EXERCISE DESCRIPTION: Each entry below is to be written out exactly, and the pictures are to be left out.

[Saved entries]

******************************

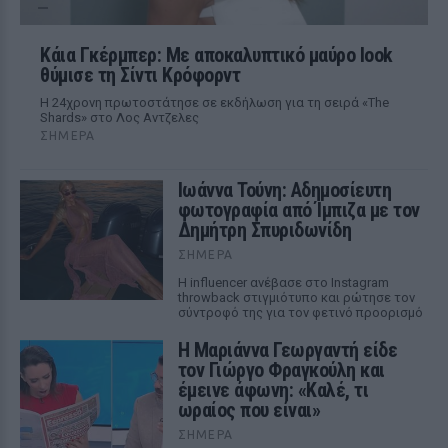
Κάια Γκέρμπερ: Με αποκαλυπτικό μαύρο look
θύμισε τη Σίντι Κρόφορντ
Η 24χρονη πρωτοστάτησε σε εκδήλωση για τη σειρά «The
Shards» στο Λος Αντζελες
ΣΉΜΕΡΑ
Ιωάννα Τούνη: Αδημοσίευτη
φωτογραφία από Ίμπιζα με τον
Δημήτρη Σπυριδωνίδη
ΣΉΜΕΡΑ
Η influencer ανέβασε στο Instagram
throwback στιγμιότυπο και ρώτησε τον
σύντροφό της για τον φετινό προορισμό
Η Μαριάννα Γεωργαντή είδε
τον Γιώργο Φραγκούλη και
έμεινε άφωνη: «Καλέ, τι
ωραίος που είναι»
ΣΉΜΕΡΑ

******************************

WRITTEN SOLUTION:
Κάια Γκέρμπερ: Με αποκαλυπτικό μαύρο look
θύμισε τη Σίντι Κρόφορντ
Η 24χρονη πρωτοστάτησε σε εκδήλωση για τη σειρά «The
Shards» στο Λος Αντζελες
ΣΉΜΕΡΑ
Ιωάννα Τούνη: Αδημοσίευτη
φωτογραφία από Ίμπιζα με τον
Δημήτρη Σπυριδωνίδη
ΣΉΜΕΡΑ
Η influencer ανέβασε στο Instagram
throwback στιγμιότυπο και ρώτησε τον
σύντροφό της για τον φετινό προορισμό
Η Μαριάννα Γεωργαντή είδε
τον Γιώργο Φραγκούλη και
έμεινε άφωνη: «Καλέ, τι
ωραίος που είναι»
ΣΉΜΕΡΑ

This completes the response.